§ Aim of the exercise
Collect every line of the material below that contains the string "left", and copy each one out in full.

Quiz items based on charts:
· · ·
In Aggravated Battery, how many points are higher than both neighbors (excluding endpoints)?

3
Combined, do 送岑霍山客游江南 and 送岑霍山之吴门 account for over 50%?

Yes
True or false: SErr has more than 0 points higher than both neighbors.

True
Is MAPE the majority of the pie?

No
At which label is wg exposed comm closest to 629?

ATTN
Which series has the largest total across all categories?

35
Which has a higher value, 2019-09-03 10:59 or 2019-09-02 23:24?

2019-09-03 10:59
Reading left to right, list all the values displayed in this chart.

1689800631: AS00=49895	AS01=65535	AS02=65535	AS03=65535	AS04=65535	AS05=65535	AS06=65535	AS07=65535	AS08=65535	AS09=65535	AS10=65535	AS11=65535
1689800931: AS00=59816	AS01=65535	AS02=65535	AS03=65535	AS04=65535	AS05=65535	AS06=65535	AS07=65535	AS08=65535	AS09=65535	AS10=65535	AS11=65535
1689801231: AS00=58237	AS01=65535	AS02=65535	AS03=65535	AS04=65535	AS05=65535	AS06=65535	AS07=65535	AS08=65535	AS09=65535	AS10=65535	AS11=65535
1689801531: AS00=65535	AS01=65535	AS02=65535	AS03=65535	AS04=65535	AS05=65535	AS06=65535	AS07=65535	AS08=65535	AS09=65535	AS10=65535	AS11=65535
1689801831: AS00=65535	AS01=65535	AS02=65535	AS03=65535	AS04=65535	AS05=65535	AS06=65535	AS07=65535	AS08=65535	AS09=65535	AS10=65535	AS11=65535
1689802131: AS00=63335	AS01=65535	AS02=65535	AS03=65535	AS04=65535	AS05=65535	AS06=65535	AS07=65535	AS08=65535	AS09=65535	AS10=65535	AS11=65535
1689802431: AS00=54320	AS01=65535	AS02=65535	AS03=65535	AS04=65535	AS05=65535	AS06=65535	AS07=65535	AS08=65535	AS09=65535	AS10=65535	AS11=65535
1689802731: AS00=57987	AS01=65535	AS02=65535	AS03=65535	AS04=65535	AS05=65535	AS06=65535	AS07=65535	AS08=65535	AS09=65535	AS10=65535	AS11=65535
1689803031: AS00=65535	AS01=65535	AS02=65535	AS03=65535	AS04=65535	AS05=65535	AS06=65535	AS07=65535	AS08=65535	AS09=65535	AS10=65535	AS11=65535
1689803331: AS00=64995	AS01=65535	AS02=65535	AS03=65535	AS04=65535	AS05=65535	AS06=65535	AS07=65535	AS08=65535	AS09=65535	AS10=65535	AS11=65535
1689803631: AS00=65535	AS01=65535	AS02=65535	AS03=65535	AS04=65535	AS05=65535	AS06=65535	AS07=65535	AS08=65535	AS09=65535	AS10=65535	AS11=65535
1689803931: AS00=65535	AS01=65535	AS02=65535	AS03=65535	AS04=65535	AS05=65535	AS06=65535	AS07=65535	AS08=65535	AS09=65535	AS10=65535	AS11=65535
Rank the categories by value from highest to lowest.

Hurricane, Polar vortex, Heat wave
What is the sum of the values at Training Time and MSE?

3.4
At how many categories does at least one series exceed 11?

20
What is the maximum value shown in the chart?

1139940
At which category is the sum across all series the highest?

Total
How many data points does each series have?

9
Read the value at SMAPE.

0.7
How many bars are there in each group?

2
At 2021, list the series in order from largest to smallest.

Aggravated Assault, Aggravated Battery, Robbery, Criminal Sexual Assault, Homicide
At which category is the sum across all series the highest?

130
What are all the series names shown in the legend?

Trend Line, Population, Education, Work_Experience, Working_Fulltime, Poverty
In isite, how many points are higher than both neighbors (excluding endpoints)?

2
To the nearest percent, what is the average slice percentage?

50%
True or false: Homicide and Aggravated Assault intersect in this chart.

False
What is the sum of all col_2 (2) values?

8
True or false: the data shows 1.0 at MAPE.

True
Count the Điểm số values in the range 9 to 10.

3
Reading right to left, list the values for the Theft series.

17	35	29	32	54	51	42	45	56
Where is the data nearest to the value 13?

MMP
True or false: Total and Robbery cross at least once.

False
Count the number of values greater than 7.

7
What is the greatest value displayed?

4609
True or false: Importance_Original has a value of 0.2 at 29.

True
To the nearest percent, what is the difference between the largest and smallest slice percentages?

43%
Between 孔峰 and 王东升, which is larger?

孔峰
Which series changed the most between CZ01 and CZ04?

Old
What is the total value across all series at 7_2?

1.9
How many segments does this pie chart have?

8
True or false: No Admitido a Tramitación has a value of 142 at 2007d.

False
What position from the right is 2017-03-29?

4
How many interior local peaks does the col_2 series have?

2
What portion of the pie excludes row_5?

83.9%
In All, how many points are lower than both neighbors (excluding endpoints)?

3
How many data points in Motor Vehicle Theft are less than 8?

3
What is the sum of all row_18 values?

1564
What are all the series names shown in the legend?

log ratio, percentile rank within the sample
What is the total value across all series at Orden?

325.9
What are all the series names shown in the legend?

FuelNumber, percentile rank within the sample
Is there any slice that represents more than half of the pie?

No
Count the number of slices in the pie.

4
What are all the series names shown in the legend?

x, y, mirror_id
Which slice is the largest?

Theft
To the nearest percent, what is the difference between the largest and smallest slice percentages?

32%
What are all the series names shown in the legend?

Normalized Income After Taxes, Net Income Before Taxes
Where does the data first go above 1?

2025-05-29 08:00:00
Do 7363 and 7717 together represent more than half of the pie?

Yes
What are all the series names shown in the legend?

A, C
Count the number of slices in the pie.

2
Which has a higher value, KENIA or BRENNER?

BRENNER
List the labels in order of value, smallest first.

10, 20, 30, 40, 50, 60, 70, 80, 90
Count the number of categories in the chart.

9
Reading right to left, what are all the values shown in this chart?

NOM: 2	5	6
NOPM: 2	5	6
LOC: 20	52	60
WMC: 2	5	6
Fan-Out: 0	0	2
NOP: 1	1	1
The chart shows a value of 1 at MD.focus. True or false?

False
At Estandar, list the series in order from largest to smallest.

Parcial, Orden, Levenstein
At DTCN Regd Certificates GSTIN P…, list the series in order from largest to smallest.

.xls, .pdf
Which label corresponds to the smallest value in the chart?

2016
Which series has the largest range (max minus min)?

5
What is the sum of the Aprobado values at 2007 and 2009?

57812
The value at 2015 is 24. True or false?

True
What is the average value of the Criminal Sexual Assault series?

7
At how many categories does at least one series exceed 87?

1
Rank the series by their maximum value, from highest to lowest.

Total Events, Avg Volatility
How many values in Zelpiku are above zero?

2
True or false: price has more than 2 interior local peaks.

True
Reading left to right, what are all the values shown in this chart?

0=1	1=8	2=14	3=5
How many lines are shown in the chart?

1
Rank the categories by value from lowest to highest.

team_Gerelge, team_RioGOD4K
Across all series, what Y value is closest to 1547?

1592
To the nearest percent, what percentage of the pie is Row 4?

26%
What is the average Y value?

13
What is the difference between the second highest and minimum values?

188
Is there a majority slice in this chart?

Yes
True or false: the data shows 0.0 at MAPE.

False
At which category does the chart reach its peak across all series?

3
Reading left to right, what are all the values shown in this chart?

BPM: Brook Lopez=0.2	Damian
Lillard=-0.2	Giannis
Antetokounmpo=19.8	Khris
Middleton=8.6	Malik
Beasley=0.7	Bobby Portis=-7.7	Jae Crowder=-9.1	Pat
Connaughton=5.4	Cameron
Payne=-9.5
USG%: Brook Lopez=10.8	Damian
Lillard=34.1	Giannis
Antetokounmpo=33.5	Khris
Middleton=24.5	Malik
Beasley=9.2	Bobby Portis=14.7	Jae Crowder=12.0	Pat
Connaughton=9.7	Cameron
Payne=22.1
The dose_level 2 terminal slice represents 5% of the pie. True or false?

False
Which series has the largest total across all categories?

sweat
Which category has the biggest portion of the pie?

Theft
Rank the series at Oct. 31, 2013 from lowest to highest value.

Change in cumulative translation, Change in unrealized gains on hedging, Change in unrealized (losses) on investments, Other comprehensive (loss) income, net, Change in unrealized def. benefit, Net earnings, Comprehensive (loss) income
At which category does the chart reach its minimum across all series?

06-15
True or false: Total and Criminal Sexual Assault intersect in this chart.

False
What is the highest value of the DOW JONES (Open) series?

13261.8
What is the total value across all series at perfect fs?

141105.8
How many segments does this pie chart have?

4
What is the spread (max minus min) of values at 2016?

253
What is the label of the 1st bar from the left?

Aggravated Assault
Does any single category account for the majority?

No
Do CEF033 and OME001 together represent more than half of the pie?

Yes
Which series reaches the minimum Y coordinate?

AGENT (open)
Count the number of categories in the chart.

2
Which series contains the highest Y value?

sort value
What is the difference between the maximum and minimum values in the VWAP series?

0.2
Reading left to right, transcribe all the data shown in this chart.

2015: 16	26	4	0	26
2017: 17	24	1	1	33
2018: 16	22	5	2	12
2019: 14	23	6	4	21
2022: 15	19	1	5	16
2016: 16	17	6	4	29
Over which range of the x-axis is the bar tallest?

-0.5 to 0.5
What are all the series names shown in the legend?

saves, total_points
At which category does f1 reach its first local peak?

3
· · ·
§ Solution to this exercise
Reading left to right, list all the values displayed in this chart.
Reading right to left, list the values for the Theft series.
Reading right to left, what are all the values shown in this chart?
Reading left to right, what are all the values shown in this chart?
Reading left to right, what are all the values shown in this chart?
What is the label of the 1st bar from the left?
Reading left to right, transcribe all the data shown in this chart.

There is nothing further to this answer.